*** Opening of TEXT UNDER STUDY ***

Repository Structure

cloud-threat-detection/
│
├── 📦 app/
│   ├── app.py                      # Flask app — 10 endpoints, Prometheus metrics, attack surfaces
│   └── requirements.txt            # Pinned Python dependencies
│
├── 🐳 docker/
│   ├── Dockerfile                  # Multi-stage build, UID 1001, readOnlyRootFS, health checks
│   └── .dockerignore
│
├── ☸️  k8s/
│   ├── namespace.yaml              # PSA restricted enforcement
│   ├── serviceaccount.yaml         # No API token mounted
│   ├── configmap.yaml
│   ├── deployment.yaml             # Full securityContext, probes, resource limits
│   ├── service.yaml                # ClusterIP only (no external exposure)
│   ├── network-policy.yaml         # Default-deny + 8 allowlist rules
│   └── resource-quota.yaml         # Namespace CPU/memory/object caps
│
├── 📊 monitoring/
│   ├── prometheus/
│   │   ├── prometheus-config.yaml  # Scrape configs, pod discovery, self-monitoring
│   │   ├── alert-rules.yaml        # 12 production alert rules across 6 groups
│   │   └── prometheus-deployment.yaml
│   │
│   ├── alertmanager/
│   │   ├── alertmanager-config.yaml    # Routing tree, receivers, inhibition rules
│   │   └── alertmanager-deployment.yaml # Webhook simulator included
│   │
│   ├── loki/
│   │   ├── loki-config.yaml        # Loki + 4 LogQL alert rules
│   │   └── loki-deployment.yaml    # Loki StatefulSet + Promtail DaemonSet
│   │
│   ├── falco/
│   │   ├── falco-rules.yaml        # 9 custom rules with MITRE ATT&CK mapping
│   │   └── falco-deployment.yaml   # DaemonSet + Falcosidekick + RBAC
│   │
│   └── grafana/
│       └── grafana-deployment.yaml # Datasource provisioning (Prometheus + Loki)

*** Close of TEXT UNDER STUDY ***

### ASSIGNED TASK 1
In the repository structure, how many custom rules does falco-rules.yaml have?
### ASSIGNED TASK 2
Put the repository structure's comment for service.yaml, "ClusterIP only (no external exposure)", into Spanish.
### ASSIGNED TASK 3
Carry on the repository structure from the grafana-deployment.yaml entry, adding the next part of the tree in the same style.
The lines that come next are separate material and are not part of the repository structure.

*** Opening of SOURCE DATA ***

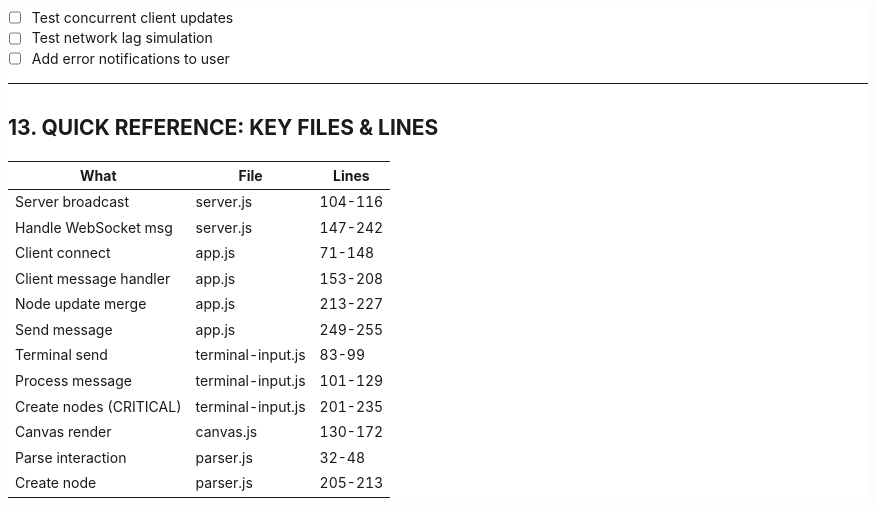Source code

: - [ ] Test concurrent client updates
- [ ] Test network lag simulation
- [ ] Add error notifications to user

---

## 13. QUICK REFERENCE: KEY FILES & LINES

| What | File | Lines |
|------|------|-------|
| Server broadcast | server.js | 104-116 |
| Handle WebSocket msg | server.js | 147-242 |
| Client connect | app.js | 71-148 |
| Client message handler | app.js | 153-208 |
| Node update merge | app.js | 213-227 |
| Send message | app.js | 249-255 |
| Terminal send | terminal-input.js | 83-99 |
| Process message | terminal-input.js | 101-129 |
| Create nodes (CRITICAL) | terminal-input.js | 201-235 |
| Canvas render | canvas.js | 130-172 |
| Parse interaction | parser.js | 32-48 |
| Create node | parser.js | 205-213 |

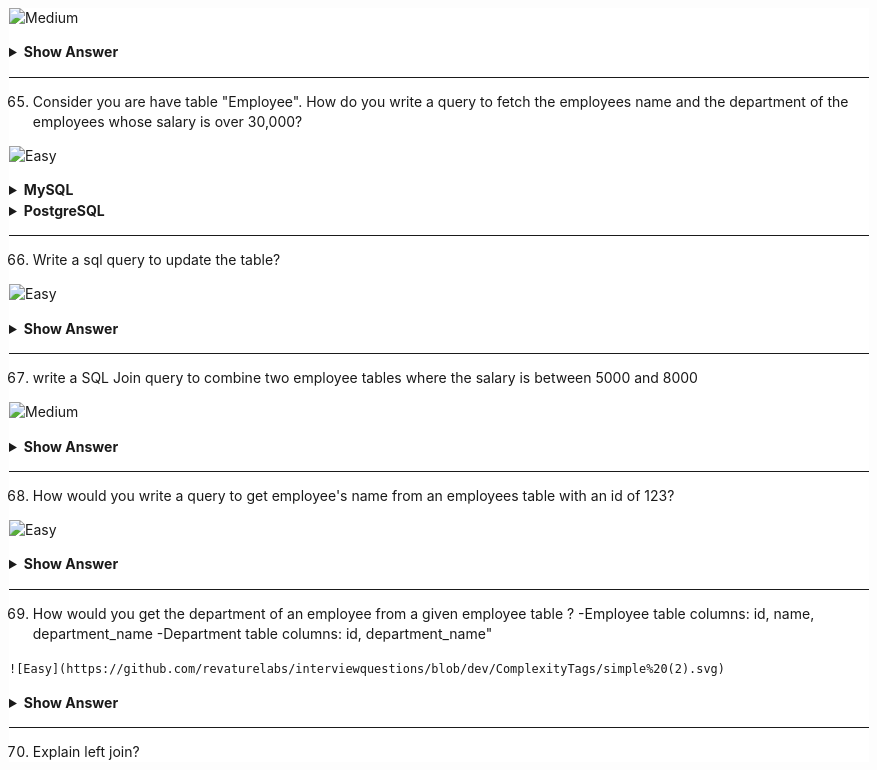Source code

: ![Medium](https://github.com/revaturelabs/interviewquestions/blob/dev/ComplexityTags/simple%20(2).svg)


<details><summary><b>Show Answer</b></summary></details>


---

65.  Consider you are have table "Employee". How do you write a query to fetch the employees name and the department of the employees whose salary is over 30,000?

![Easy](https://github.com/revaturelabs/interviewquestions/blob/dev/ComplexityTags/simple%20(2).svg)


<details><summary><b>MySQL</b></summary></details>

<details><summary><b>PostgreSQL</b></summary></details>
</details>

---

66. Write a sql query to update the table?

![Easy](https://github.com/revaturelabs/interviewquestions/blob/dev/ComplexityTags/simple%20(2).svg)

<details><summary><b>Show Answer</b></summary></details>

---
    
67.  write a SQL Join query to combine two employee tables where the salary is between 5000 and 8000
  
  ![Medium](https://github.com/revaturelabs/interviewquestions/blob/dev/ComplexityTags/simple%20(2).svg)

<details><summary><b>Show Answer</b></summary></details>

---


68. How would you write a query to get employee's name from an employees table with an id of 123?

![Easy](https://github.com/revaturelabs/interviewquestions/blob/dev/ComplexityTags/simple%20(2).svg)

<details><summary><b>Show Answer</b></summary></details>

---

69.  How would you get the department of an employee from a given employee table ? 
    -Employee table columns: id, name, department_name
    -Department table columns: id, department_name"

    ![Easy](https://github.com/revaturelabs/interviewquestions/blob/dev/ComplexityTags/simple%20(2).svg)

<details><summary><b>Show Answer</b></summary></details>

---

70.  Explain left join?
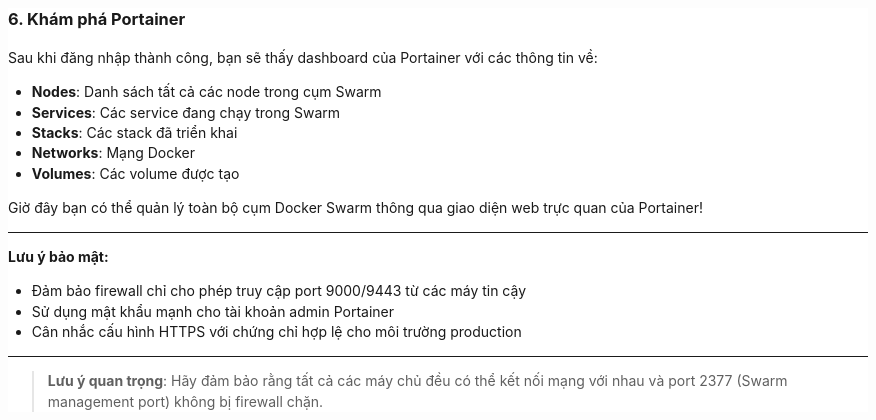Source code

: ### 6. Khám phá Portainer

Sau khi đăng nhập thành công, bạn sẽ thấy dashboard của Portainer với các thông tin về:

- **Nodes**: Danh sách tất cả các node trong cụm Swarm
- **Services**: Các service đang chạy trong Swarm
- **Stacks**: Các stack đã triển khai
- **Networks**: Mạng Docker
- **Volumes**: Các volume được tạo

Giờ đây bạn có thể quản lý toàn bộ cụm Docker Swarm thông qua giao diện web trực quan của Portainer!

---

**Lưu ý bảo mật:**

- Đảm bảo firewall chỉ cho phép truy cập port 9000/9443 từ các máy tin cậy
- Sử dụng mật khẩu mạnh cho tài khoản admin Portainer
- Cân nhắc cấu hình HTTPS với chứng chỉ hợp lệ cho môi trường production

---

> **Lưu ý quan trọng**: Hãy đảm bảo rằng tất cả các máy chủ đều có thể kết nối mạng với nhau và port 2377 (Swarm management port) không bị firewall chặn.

*** Close of SOURCE DATA ***

### TASK RESPONSE 1
Nine custom rules, each mapped to MITRE ATT&CK.

### TASK RESPONSE 2
Solo ClusterIP (sin exposición externa)

### TASK RESPONSE 3
│
├── 💥 attacks/
│   ├── brute_force.py              # Sequential + distributed credential stuffing
│   ├── cpu_spike.py                # CPU exhaustion with alert monitoring
│   ├── memory_exhaustion.py        # Escalating memory pressure + OOM simulation
│   └── suspicious_commands.py      # Full kill chain: recon → persistence → C2
│
├── 📋 docs/
│   ├── incident-playbook-brute-force.md    # SEC-001 with forensic queries + containment
│   ├── incident-playbook-container-compromise.md  # SEC-002 with 15min MTTC target
│   └── threat-model.md             # STRIDE + MITRE ATT&CK for Containers
│
├── docker-compose.yaml             # Local dev stack (no K8s required)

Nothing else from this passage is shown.